- **WHAT NEEDS TO BE DONE**: Report, from the records below, every line where the word "genetic" appears.

Dataset entries:
☆ ☆ ☆ ☆
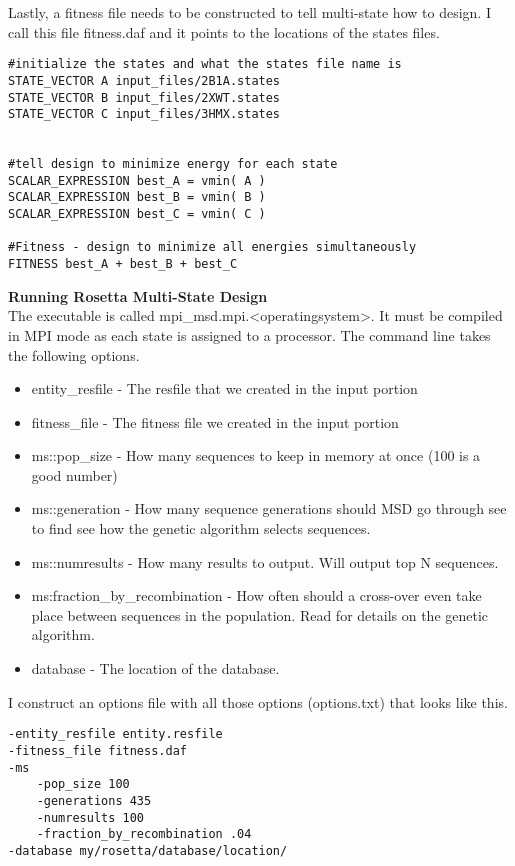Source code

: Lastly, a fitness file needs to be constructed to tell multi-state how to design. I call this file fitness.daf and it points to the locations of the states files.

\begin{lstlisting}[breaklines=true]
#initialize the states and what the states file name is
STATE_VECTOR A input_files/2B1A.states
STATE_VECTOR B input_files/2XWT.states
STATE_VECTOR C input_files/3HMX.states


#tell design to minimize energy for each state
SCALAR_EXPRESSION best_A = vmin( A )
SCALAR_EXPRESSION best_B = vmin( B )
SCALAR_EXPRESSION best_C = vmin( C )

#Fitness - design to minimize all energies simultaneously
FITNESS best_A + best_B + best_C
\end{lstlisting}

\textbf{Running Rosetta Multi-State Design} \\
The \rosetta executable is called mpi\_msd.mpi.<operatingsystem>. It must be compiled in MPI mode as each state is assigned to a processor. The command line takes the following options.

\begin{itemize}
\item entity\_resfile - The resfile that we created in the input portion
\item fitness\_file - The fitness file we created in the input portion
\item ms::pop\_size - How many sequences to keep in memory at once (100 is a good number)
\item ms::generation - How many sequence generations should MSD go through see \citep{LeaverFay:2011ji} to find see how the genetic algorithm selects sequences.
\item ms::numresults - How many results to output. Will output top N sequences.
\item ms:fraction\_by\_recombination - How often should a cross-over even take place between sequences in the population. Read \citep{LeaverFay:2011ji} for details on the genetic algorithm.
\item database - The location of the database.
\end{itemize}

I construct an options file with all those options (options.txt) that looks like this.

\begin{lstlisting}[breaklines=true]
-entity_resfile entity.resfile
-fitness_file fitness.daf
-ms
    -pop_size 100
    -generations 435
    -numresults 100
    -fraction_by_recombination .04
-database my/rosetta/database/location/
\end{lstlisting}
☆ ☆ ☆ ☆
- **OUTPUT OF THE EXERCISE**:
\item ms::generation - How many sequence generations should MSD go through see \citep{LeaverFay:2011ji} to find see how the genetic algorithm selects sequences.
\item ms:fraction\_by\_recombination - How often should a cross-over even take place between sequences in the population. Read \citep{LeaverFay:2011ji} for details on the genetic algorithm.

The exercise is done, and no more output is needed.